This past Friday morning, December 14th, 2012, I was up early buying eggs and other ingredients for a Kids Cookie-Baking Class and Party that I was going to teach later that day. Two loving parents hired me to teach their cookie-baking-loving daughter and her 9 friends how to bake and decorate cookies from scratch. These kids, all aged between 3-5 years old, were in for a treat because I LOVE teaching others how to bake incredible treats, especially kids.
I started the day thinking like a child so that I could really craft an experience that these kids would remember for a long while. I bought a variety of chocolates, colorful candies, like M&Ms, and I prepared my my kid-favorite hot chocolate so that kids could have the perfect beverage to accompany their dozens and dozens of freshly baked cookies.
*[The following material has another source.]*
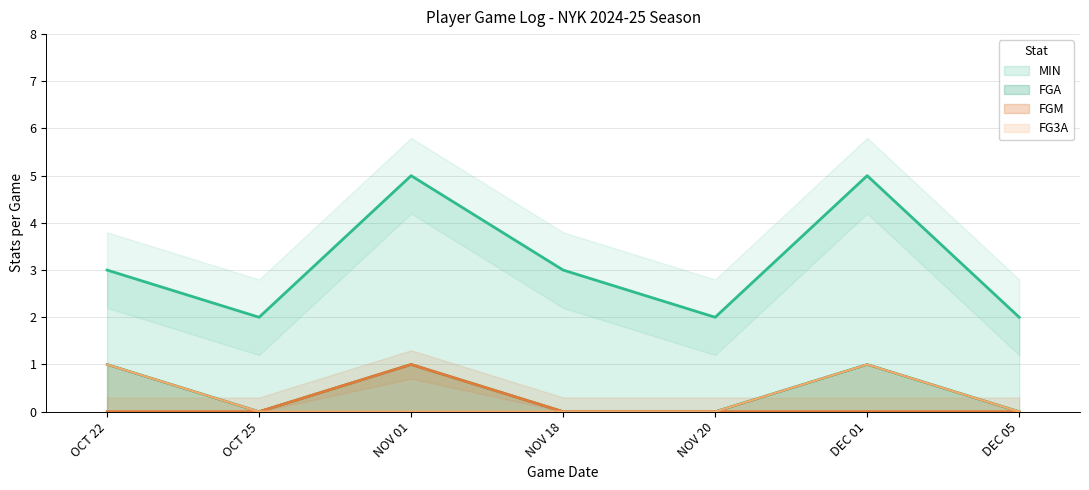

What is the label of the 6th point from the left?

DEC 01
Before I headed to the teaching kitchen, I stopped by my house to grab a few things. I turned on the TV, and like many of you, saw a massive police surge surrounding an elementary school in Connecticut. I couldn't imagine what kind of issue was impacting a school of little kids, but I assumed it was something benign or environmental, like a gas leak. However, when the reporter came on to say the breaking news was a school shooting at Sandy Hook Elementary School, I was sent to state of shock.
This announcement was at 9:00PST, just a couple of hours after the incident and still early in the story's development. I knew there was a shooting, but at the time, no reported fatalities. My heart was heavy and my brain couldn't comprehend yet another shooting, especially at an elementary school. Before I fully understood the magnitude of the tragedy, I was off to teach my 10 little kids how to make cookies, to celebrate a birthday of a 4 year old, and to usher in the goodwill that the Holidays of Hanukah, Christmas, and Kwanza bring this time of year.
As I taught the class, laughed with the kids, and made messes and cookies, I was inspired by their joy and happiness over the littlest things. "Can I lick the spoon" "Can I eat this chocolate chip, Pleeeeeeaaaassssseee? It'll make my day". :-)
Coming home, 8 hours after the story broke, I learned of the fatalities and my heart broke again for the families.
In this time, there is no "right" thing to say or do. Our nation has a heavy heart over the loss of innocent children and their teachers. Our politicians and policymakers will scramble to make sense of this horror and to try to find political solutions, if any exist.
What the rest of us can do is be a little nicer to others, hug our loved ones and keep them close, and maybe find a little time to bake cookies with the kids in your life.
We can also make a donation to those groups, like the United Way, who are raising funds to help with the memorials of the lost, the counseling services for those in need of the post-traumatic stress challenges, and other relief efforts.